EXERCISE INSTRUCTIONS:
Print only what runs from the line that includes "מענה מקצועי מהיר לכל סוגיה – לעבודה בראש שקט" to the end of the listing, word for word, and do not include any pictures.
"""
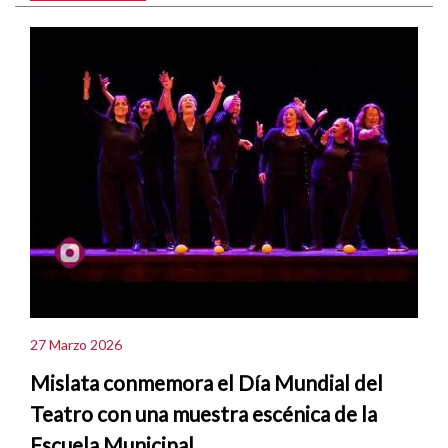
27 Marzo 2026
Mislata conmemora el Día Mundial del
Teatro con una muestra escénica de la
Escuela Municipal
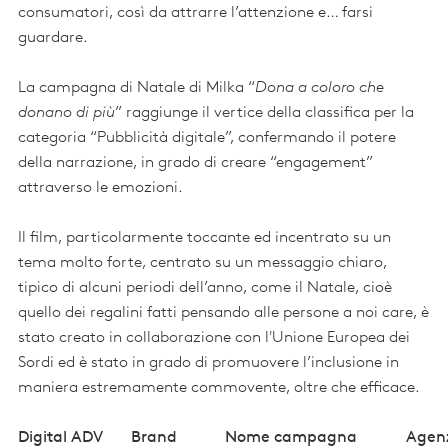
consumatori, così da attrarre l’attenzione e… farsi
guardare.
La campagna di Natale di Milka “
Dona a coloro che
donano di più
” raggiunge il vertice della classifica per la
categoria “Pubblicità digitale”, confermando il potere
della narrazione, in grado di creare “engagement”
attraverso le emozioni.
Il film, particolarmente toccante ed incentrato su un
tema molto forte, centrato su un messaggio chiaro,
tipico di alcuni periodi dell’anno, come il Natale, cioè
quello dei regalini fatti pensando alle persone a noi care, è
stato creato in collaborazione con l'Unione Europea dei
Sordi ed è stato in grado di promuovere l’inclusione in
maniera estremamente commovente, oltre che efficace.
Digital ADV
Brand
Nome campagna
Agen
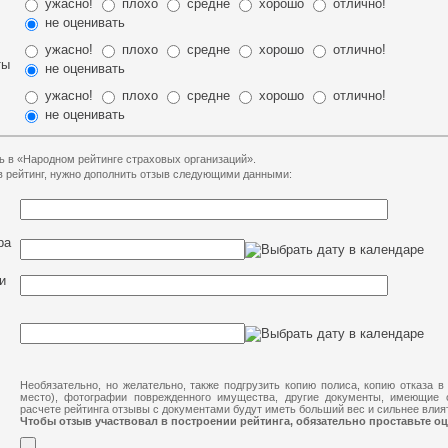
ужасно!
плохо
средне
хорошо
отлично!
не оценивать
ужасно!
плохо
средне
хорошо
отлично!
ты
не оценивать
ужасно!
плохо
средне
хорошо
отлично!
не оценивать
ь в «Народном рейтинге страховых организаций».
 в рейтинг, нужно дополнить отзыв следующими данными:
ра
и
Необязательно, но желательно, также подгрузить копию полиса, копию отказа в
место), фотографии поврежденного имущества, другие документы, имеющие 
расчете рейтинга отзывы с документами будут иметь больший вес и сильнее влият
Чтобы отзыв участвовал в построении рейтинга, обязательно проставьте оц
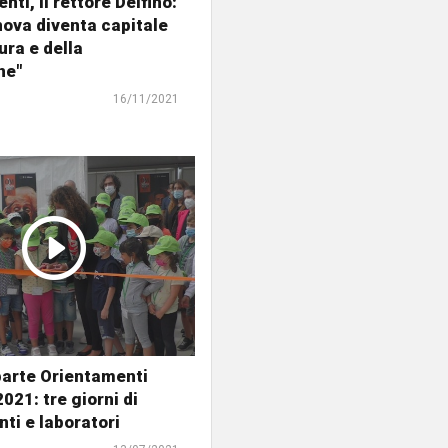
ti, il rettore Delfino:
ova diventa capitale
ura e della
ne"
16/11/2021
parte Orientamenti
21: tre giorni di
ti e laboratori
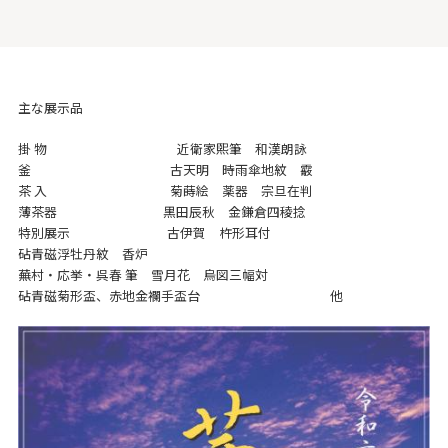
主な展示品
掛 物 近衛家煕筆 和漢朗詠
釜 古天明 時雨傘地紋 霰
茶 入 菊蒔絵 薬器 宗旦在判
薄茶器 黒田辰秋 金鎌倉四稜捻
特別展示 古伊賀 杵形耳付
砧青磁浮牡丹紋 香炉
蕪村・応挙・呉春 筆 雪月花 烏図三幅対
砧青磁菊形盃、赤地金襴手盃台 他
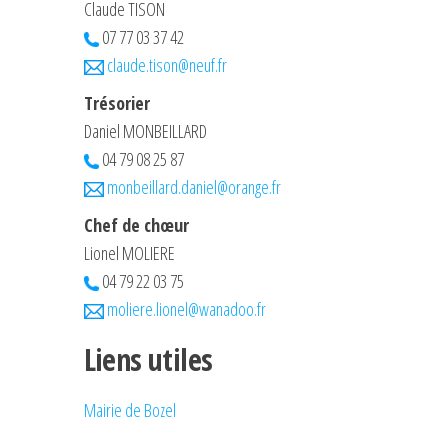
Claude TISON
07 77 03 37 42
claude.tison@neuf.fr
Trésorier
Daniel MONBEILLARD
04 79 08 25 87
monbeillard.daniel@orange.fr
Chef de chœur
Lionel MOLIERE
04 79 22 03 75
moliere.lionel@wanadoo.fr
Liens utiles
Mairie
de Bozel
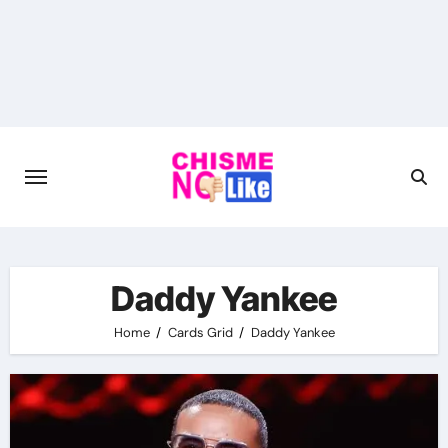
Skip
to
content
Daddy Yankee
Home
Cards Grid
Daddy Yankee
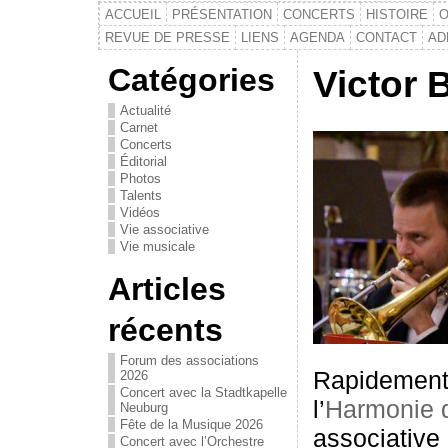
ACCUEIL
PRÉSENTATION
CONCERTS
HISTOIRE
O
REVUE DE PRESSE
LIENS
AGENDA
CONTACT
AD
Catégories
Victor 
Actualité
Carnet
Concerts
Éditorial
Photos
Talents
Vidéos
Vie associative
Vie musicale
Articles
récents
Forum des associations
Rapidement, 
2026
Concert avec la Stadtkapelle
l’
Harmonie d
Neuburg
Fête de la Musique 2026
associative
Concert avec l’Orchestre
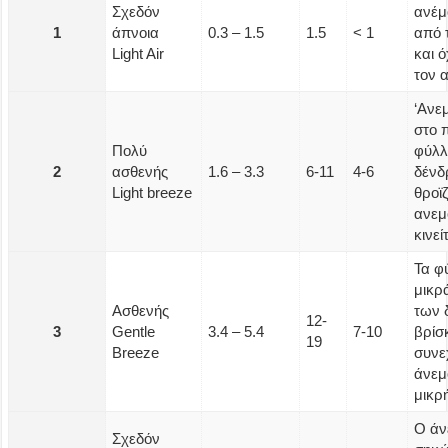
Σχεδόν
ανέμ
1
άπνοια
0.3 – 1.5
1.5
< 1
από 
Light Air
και 
τον 
‘Ανε
στο 
Πολύ
φύλλ
2
ασθενής
1.6 – 3.3
6-11
4-6
δέν
Light breeze
θροϊζ
ανεμ
κινεί
Τα φ
μικρ
Ασθενής
των 
12-
3
Gentle
3.4 – 5.4
7-10
βρίσ
19
Breeze
συνε
άνεμ
μικρ
Ο άν
Σχεδόν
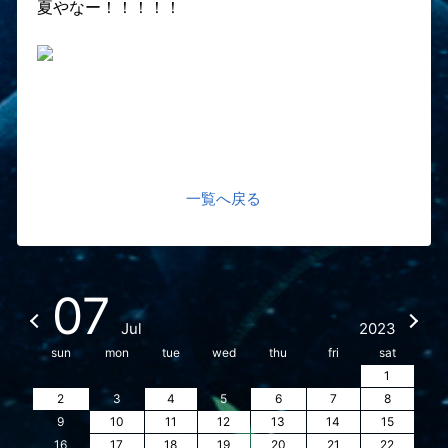
夏やなー！！！！！
一覧へ戻る
07
Jul
2023
sun
mon
tue
wed
thu
fri
sat
1
2
3
4
5
6
7
8
9
10
11
12
13
14
15
16
17
18
19
20
21
22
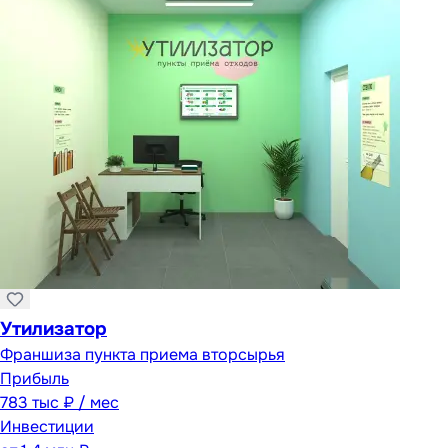
Утилизатор
Франшиза пункта приема вторсырья
Прибыль
783 тыс ₽ / мес
Инвестиции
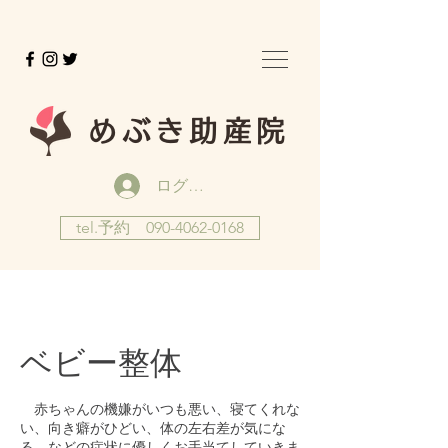
めぶき助産院
ログイン
tel.予約 090-4062-0168
ベビー整体
赤ちゃんの機嫌がいつも悪い、寝てくれな
い、向き癖がひどい、体の左右差が気にな
る、などの症状に優しくお手当てしていきま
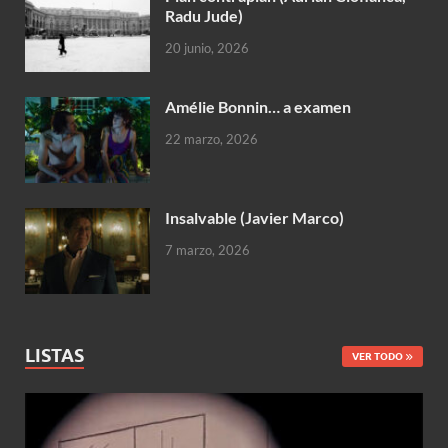
Radu Jude)
20 junio, 2026
Amélie Bonnin… a examen
22 marzo, 2026
Insalvable (Javier Marco)
7 marzo, 2026
LISTAS
VER TODO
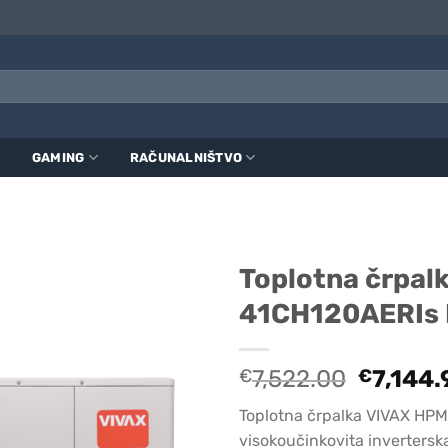
GAMING
RAČUNALNIŠTVO
Toplotna črpal
41CH120AERIs
Origina
€
7,522.00
€
7,144.
price
Toplotna črpalka VIVAX HP
was:
visokoučinkovita invertersk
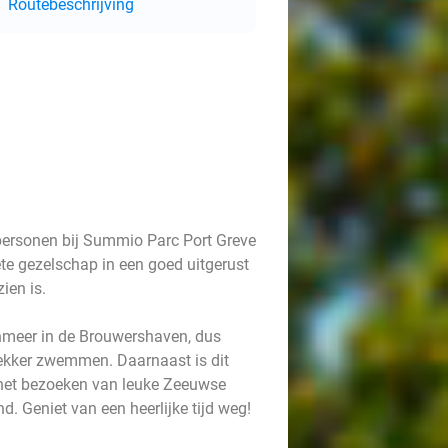
Routebeschrijving
personen bij Summio Parc Port Greve
ete gezelschap in een goed uitgerust
ien is.
enmeer in de Brouwershaven, dus
lekker zwemmen. Daarnaast is dit
r het bezoeken van leuke Zeeuwse
. Geniet van een heerlijke tijd weg!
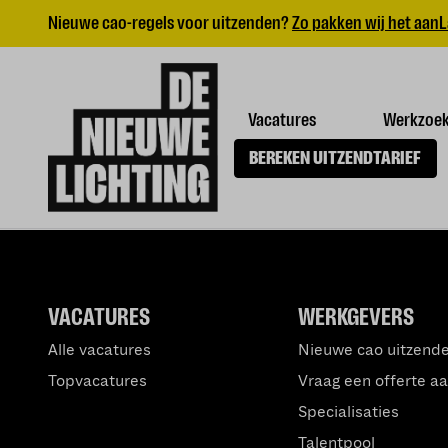
Nieuwe cao-regels voor uitzenden?
Zo pakken wij het aan
L
Vacatures
Werkzoe
BEREKEN UITZENDTARIEF
VACATURES
WERKGEVERS
Alle vacatures
Nieuwe cao uitzend
Topvacatures
Vraag een offerte a
Specialisaties
Talentpool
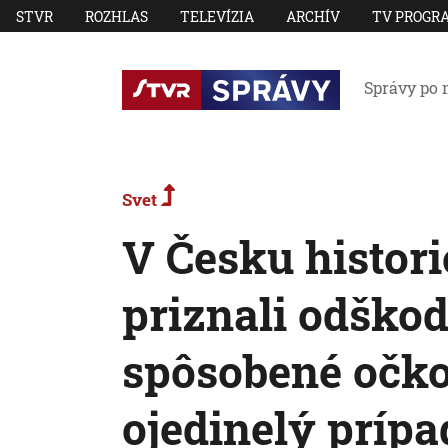
STVR
ROZHLAS
TELEVÍZIA
ARCHÍV
TV PROGR
Správy po 
Svet
V Česku histor
priznali odško
spôsobené očko
ojedinelý prípa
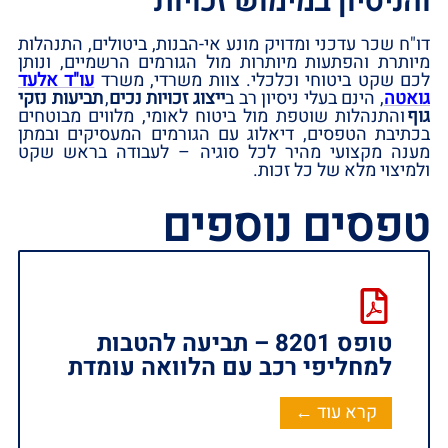
והניסיון במימוש זכויות
דו‏"ח שכר עדכני ומדויק מונע אי-הבנות,‏ ביטולים,‏ התנהלות
מיותרת והפתעות מיותרות מול הגורמים הרשמיים,‏ ונותן
לכם שקט ביטוחי וכלכלי.‏ צוות משרדי,‏ משרד
עו‏"ד אלעד
גואטה
,‏ הינם בעלי ניסיון רב ב
ייצוג זכויות נכים
,‏
תביעות נזקי
גוף
והתנהלות שוטפת מול ביטוח לאומי,‏ מלווים מבוטחים
בכתיבת הטפסים,‏ דיאלוג עם הגורמים המעסיקים ובמתן
מענה מקצועי מהיר לכל סוגיה – לעבודה בראש שקט
ולמיצוי מלא של כל זכות.‏
טפסים נוספים
טופס 8201 – תביעה להטבות
למחליפי רכב עם הלוואה עומדת ‏
קרא עוד ←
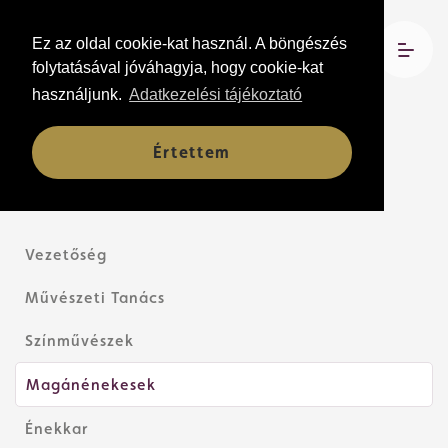
Ez az oldal cookie-kat használ. A böngészés
folytatásával jóváhagyja, hogy cookie-kat
használjunk.
Adatkezelési tájékoztató
Társulat
Értettem
Vezetőség
Művészeti Tanács
Színművészek
Magánénekesek
Énekkar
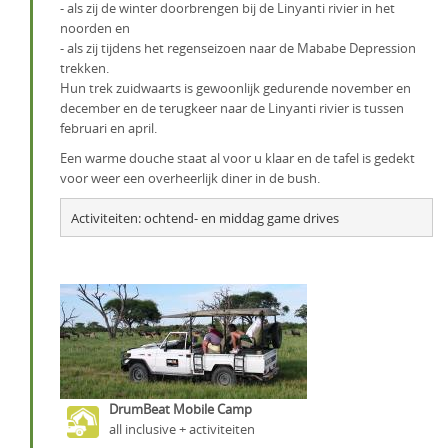
- als zij de winter doorbrengen bij de Linyanti rivier in het
noorden en
- als zij tijdens het regenseizoen naar de Mababe Depression
trekken.
Hun trek zuidwaarts is gewoonlijk gedurende november en
december en de terugkeer naar de Linyanti rivier is tussen
februari en april.
Een warme douche staat al voor u klaar en de tafel is gedekt
voor weer een overheerlijk diner in de bush.
Activiteiten: ochtend- en middag game drives
DrumBeat Mobile Camp
all inclusive + activiteiten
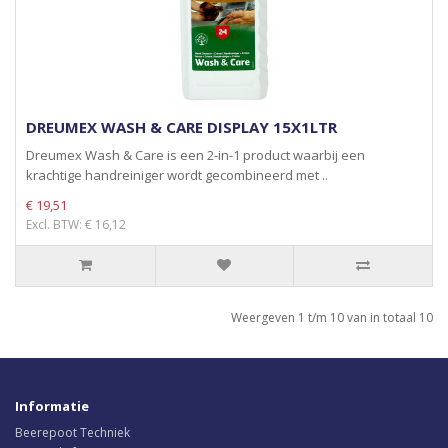
DREUMEX WASH & CARE DISPLAY 15X1LTR
Dreumex Wash & Care is een 2-in-1 product waarbij een
krachtige handreiniger wordt gecombineerd met ..
€ 19,51
Excl. BTW: € 16,12
Weergeven 1 t/m 10 van in totaal 10
Informatie
Beerepoot Techniek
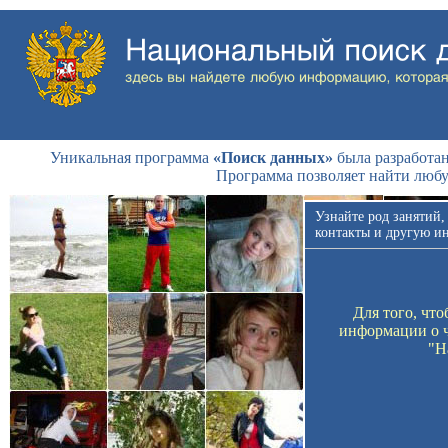
Уникальная программа
«Поиск данных»
была разработан
Программа позволяет найти люб
Узнайте род занятий,
контакты и другую и
Для того, чт
информации о ч
"Н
"""
TASK RESPONSE:
מענה מקצועי מהיר לכל סוגיה – לעבודה בראש שקט
ולמיצוי מלא של כל זכות.‏
טפסים נוספים
טופס 8201 – תביעה להטבות
למחליפי רכב עם הלוואה עומדת ‏
קרא עוד ←
Ez az oldal cookie-kat használ. A böngészés
folytatásával jóváhagyja, hogy cookie-kat
használjunk.
Adatkezelési tájékoztató
Társulat
Értettem
Vezetőség
Művészeti Tanács
Színművészek
Magánénekesek
Énekkar
- als zij de winter doorbrengen bij de Linyanti rivier in het
noorden en
- als zij tijdens het regenseizoen naar de Mababe Depression
trekken.
Hun trek zuidwaarts is gewoonlijk gedurende november en
december en de terugkeer naar de Linyanti rivier is tussen
februari en april.
Een warme douche staat al voor u klaar en de tafel is gedekt
voor weer een overheerlijk diner in de bush.
Activiteiten: ochtend- en middag game drives
DrumBeat Mobile Camp
all inclusive + activiteiten
DREUMEX WASH & CARE DISPLAY 15X1LTR
Dreumex Wash & Care is een 2-in-1 product waarbij een
krachtige handreiniger wordt gecombineerd met ..
€ 19,51
Excl. BTW: € 16,12
Weergeven 1 t/m 10 van in totaal 10
Informatie
Beerepoot Techniek
Уникальная программа
«Поиск данных»
была разработан
Программа позволяет найти люб
Узнайте род занятий,
контакты и другую и
Для того, чт
информации о ч
"Н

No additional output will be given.